Ziel der Aufgabe
Schreiben Sie die Zeilen aller folgenden Einträge unverändert ab. Lassen Sie die Bilder dabei weg.

Annotationen der Layoutelemente
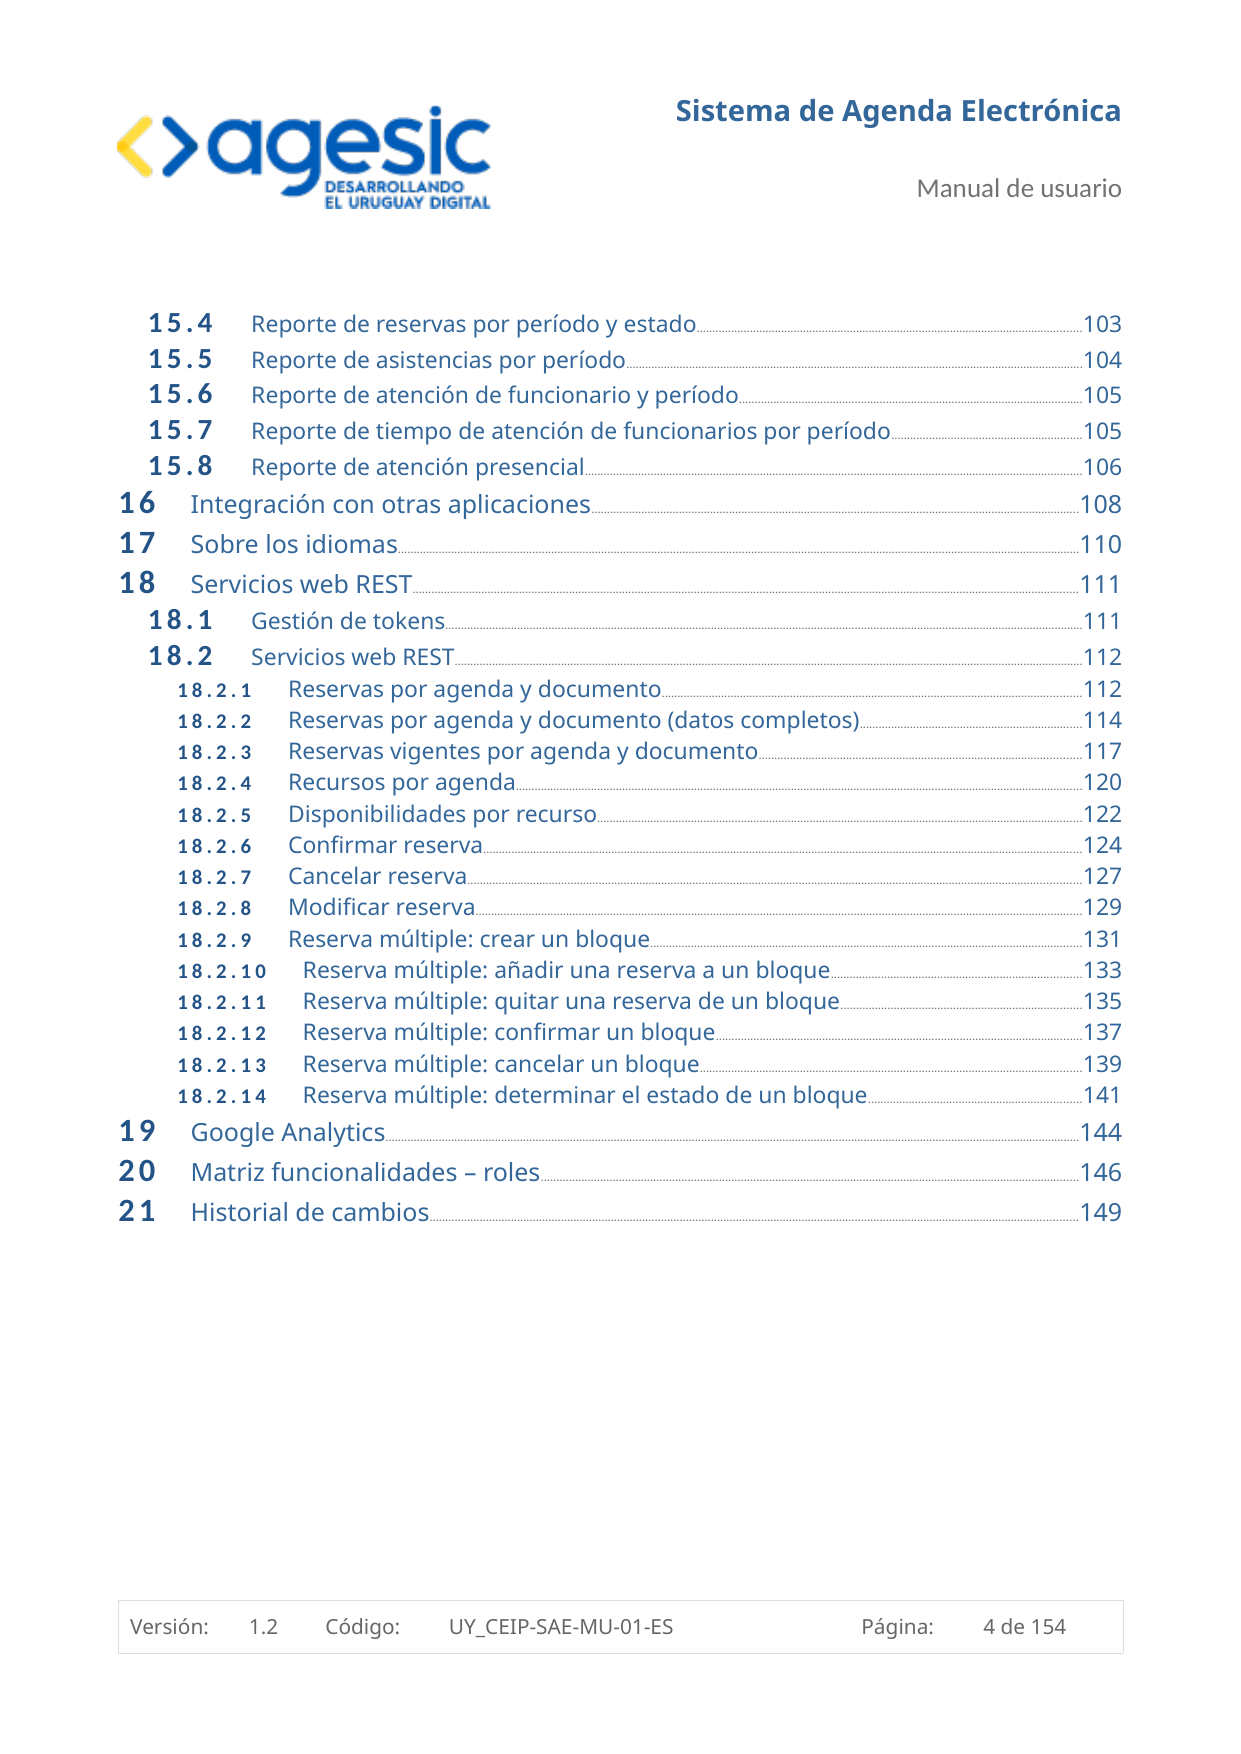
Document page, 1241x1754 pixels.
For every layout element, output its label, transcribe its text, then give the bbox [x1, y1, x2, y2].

text 15.5 Reporte de asistencias por período 104 [148, 340, 1122, 375]
text 18.2 Servicios web REST 112 [148, 637, 1122, 672]
text 18.2.11 Reserva múltiple: quitar una reserva de un bloque 135 [177, 985, 1122, 1016]
text 18.2.7 Cancelar reserva 127 [177, 860, 1122, 891]
text 18.1 Gestión de tokens 111 [148, 601, 1122, 637]
text 17 Sobre los idiomas 110 [118, 522, 1122, 562]
text 15.7 Reporte de tiempo de atención de funcionarios por período 105 [148, 411, 1122, 447]
text 18.2.5 Disponibilidades por recurso 122 [177, 797, 1122, 829]
text 15.4 Reporte de reservas por período y estado 103 [148, 304, 1122, 340]
text 18.2.2 Reservas por agenda y documento (datos completos) 114 [177, 704, 1122, 735]
text 18.2.12 Reserva múltiple: confirmar un bloque 137 [177, 1016, 1122, 1047]
text 18.2.8 Modificar reserva 129 [177, 891, 1122, 922]
text 18.2.1 Reservas por agenda y documento 112 [177, 672, 1122, 704]
text 20 Matriz funcionalidades – roles 146 [118, 1150, 1122, 1189]
text 15.8 Reporte de atención presencial 106 [148, 447, 1122, 482]
picture [116, 105, 492, 209]
text 18.2.13 Reserva múltiple: cancelar un bloque 139 [177, 1047, 1122, 1079]
text 18.2.9 Reserva múltiple: crear un bloque 131 [177, 922, 1122, 954]
text 18.2.6 Confirmar reserva 124 [177, 829, 1122, 860]
text 19 Google Analytics 144 [118, 1110, 1122, 1150]
text 16 Integración con otras aplicaciones 108 [118, 482, 1122, 522]
text 21 Historial de cambios 149 [118, 1189, 1122, 1229]
text 18.2.14 Reserva múltiple: determinar el estado de un bloque 141 [177, 1079, 1122, 1110]
text 18.2.3 Reservas vigentes por agenda y documento 117 [177, 735, 1122, 766]
text 18.2.4 Recursos por agenda 120 [177, 766, 1122, 797]
text 15.6 Reporte de atención de funcionario y período 105 [148, 375, 1122, 411]
text 18 Servicios web REST 111 [118, 562, 1122, 601]
text 18.2.10 Reserva múltiple: añadir una reserva a un bloque 133 [177, 954, 1122, 985]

Musterlösung
Document page, 1241x1754 pixels.
For every layout element, output its label, transcribe its text, then give the bbox [x1, y1, x2, y2].

text 15.5 Reporte de asistencias por período 104 [148, 340, 1122, 375]
text 18.2 Servicios web REST 112 [148, 637, 1122, 672]
text 18.2.11 Reserva múltiple: quitar una reserva de un bloque 135 [177, 985, 1122, 1016]
text 18.2.7 Cancelar reserva 127 [177, 860, 1122, 891]
text 18.1 Gestión de tokens 111 [148, 601, 1122, 637]
text 17 Sobre los idiomas 110 [118, 522, 1122, 562]
text 15.7 Reporte de tiempo de atención de funcionarios por período 105 [148, 411, 1122, 447]
text 18.2.5 Disponibilidades por recurso 122 [177, 797, 1122, 829]
text 15.4 Reporte de reservas por período y estado 103 [148, 304, 1122, 340]
text 18.2.2 Reservas por agenda y documento (datos completos) 114 [177, 704, 1122, 735]
text 18.2.12 Reserva múltiple: confirmar un bloque 137 [177, 1016, 1122, 1047]
text 18.2.8 Modificar reserva 129 [177, 891, 1122, 922]
text 18.2.1 Reservas por agenda y documento 112 [177, 672, 1122, 704]
text 20 Matriz funcionalidades – roles 146 [118, 1150, 1122, 1189]
text 15.8 Reporte de atención presencial 106 [148, 447, 1122, 482]
picture [116, 105, 492, 209]
text 18.2.13 Reserva múltiple: cancelar un bloque 139 [177, 1047, 1122, 1079]
text 18.2.9 Reserva múltiple: crear un bloque 131 [177, 922, 1122, 954]
text 18.2.6 Confirmar reserva 124 [177, 829, 1122, 860]
text 19 Google Analytics 144 [118, 1110, 1122, 1150]
text 16 Integración con otras aplicaciones 108 [118, 482, 1122, 522]
text 21 Historial de cambios 149 [118, 1189, 1122, 1229]
text 18.2.14 Reserva múltiple: determinar el estado de un bloque 141 [177, 1079, 1122, 1110]
text 18.2.3 Reservas vigentes por agenda y documento 117 [177, 735, 1122, 766]
text 18.2.4 Recursos por agenda 120 [177, 766, 1122, 797]
text 15.6 Reporte de atención de funcionario y período 105 [148, 375, 1122, 411]
text 18 Servicios web REST 111 [118, 562, 1122, 601]
text 18.2.10 Reserva múltiple: añadir una reserva a un bloque 133 [177, 954, 1122, 985]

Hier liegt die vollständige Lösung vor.